Sunday, December 25, 2005

Why I bother

Since I lost my faith about four years ago, I’ve been fascinated in debates around the existence of God, faith versus reason, and creationism versus evolution. I have spent countless hours reading through hundreds of articles on the internet, and working through books that cover arguments for both theism and atheism. In quieter moments, when my brain isn’t grappling with some new idea, I wonder if all this effort is really worth it. I mean, the majority of people out there might not care about any of this stuff at all. Why do I bother?

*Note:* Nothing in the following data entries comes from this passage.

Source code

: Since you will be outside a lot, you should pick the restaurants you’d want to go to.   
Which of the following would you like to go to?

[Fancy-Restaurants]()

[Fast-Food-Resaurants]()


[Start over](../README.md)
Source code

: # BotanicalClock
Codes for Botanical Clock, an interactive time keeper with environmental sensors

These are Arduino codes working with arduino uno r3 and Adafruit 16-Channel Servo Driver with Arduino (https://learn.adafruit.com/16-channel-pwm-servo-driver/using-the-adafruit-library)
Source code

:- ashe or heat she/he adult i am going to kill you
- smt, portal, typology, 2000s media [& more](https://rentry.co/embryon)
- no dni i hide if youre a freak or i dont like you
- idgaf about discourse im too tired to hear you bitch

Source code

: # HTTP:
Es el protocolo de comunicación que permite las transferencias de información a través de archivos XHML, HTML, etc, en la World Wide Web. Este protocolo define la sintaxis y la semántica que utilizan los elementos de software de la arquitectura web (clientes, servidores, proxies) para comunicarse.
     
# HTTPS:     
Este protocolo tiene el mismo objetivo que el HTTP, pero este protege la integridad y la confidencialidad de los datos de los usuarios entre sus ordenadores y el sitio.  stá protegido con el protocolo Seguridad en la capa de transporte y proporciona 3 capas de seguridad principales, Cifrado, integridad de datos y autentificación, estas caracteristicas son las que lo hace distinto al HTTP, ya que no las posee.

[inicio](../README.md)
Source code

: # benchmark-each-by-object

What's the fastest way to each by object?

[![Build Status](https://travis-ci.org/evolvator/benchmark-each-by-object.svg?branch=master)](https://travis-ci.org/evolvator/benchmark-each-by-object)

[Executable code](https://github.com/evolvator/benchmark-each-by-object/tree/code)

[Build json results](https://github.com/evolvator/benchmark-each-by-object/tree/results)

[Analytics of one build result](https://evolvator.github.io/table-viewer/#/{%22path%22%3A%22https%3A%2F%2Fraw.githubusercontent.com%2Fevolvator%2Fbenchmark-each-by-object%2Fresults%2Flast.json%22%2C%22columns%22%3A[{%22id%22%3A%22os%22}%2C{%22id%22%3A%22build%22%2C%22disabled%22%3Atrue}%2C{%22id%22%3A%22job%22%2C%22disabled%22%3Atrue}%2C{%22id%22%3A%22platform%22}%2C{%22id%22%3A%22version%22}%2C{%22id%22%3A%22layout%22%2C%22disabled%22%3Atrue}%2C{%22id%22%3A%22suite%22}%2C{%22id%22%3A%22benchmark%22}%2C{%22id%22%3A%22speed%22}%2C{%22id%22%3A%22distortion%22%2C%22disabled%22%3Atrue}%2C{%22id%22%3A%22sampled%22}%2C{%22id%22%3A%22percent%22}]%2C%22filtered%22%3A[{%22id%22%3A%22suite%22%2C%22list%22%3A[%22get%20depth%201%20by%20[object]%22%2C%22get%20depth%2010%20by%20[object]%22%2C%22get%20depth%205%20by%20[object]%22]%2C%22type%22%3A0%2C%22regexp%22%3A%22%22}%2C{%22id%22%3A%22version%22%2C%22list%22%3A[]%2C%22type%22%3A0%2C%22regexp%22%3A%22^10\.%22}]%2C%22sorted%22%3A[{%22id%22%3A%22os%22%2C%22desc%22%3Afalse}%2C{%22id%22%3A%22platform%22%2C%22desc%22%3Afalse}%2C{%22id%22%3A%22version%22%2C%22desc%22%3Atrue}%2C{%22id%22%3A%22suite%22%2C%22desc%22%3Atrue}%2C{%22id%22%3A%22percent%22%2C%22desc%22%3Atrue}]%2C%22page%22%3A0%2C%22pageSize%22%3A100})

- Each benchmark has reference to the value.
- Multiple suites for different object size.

I gave this some thought, and I think that I take all this effort because of three primary reasons:

First, I have a deep desire to understand where I’ve come from. I used to be a Christian, and part of all this research and debate is to make sense of what I used to be, and what I left behind. Seeing Christianity through different eyes has been an incredibly refreshing experience. Moreover, and more importantly, I have a deep desire to know why I believe certain things. As human beings, we automatically adopt a whole plethora of beliefs, attitudes, and paradigms from our culture, society, personal experiences, upbringing and education. Many of these beliefs are untested - we have adopted them without asking: “Why do I believe as I do?” I want to identify and think over certain beliefs that I’ve automatically adopted through my life. I want to have solid and sound reasons why I believe certain things.

Second, I want to be able to defend my beliefs, if any such opportunity should arise. If a person has adopted a belief without thinking why they believe as they do, then they will not be able to defend that specific belief. If one has battled and struggled with a belief, then it can be said that one truly owns that belief, and thus one is much better prepared, and much more willing, to defend it.

Third, I want to stay open minded on certain issues. This ultimately means that I will sometimes change my mind, or go through paradigm shifts, when new information comes along. When a person scrutinizes and thinks about unquestioned beliefs, they sometimes end up rejecting some of those beliefs. This can happen when a former racist becomes culturally sensitive, or when an atheist becomes a Christian.

So I will keep on with my philosophical journey. It is worth it, after all.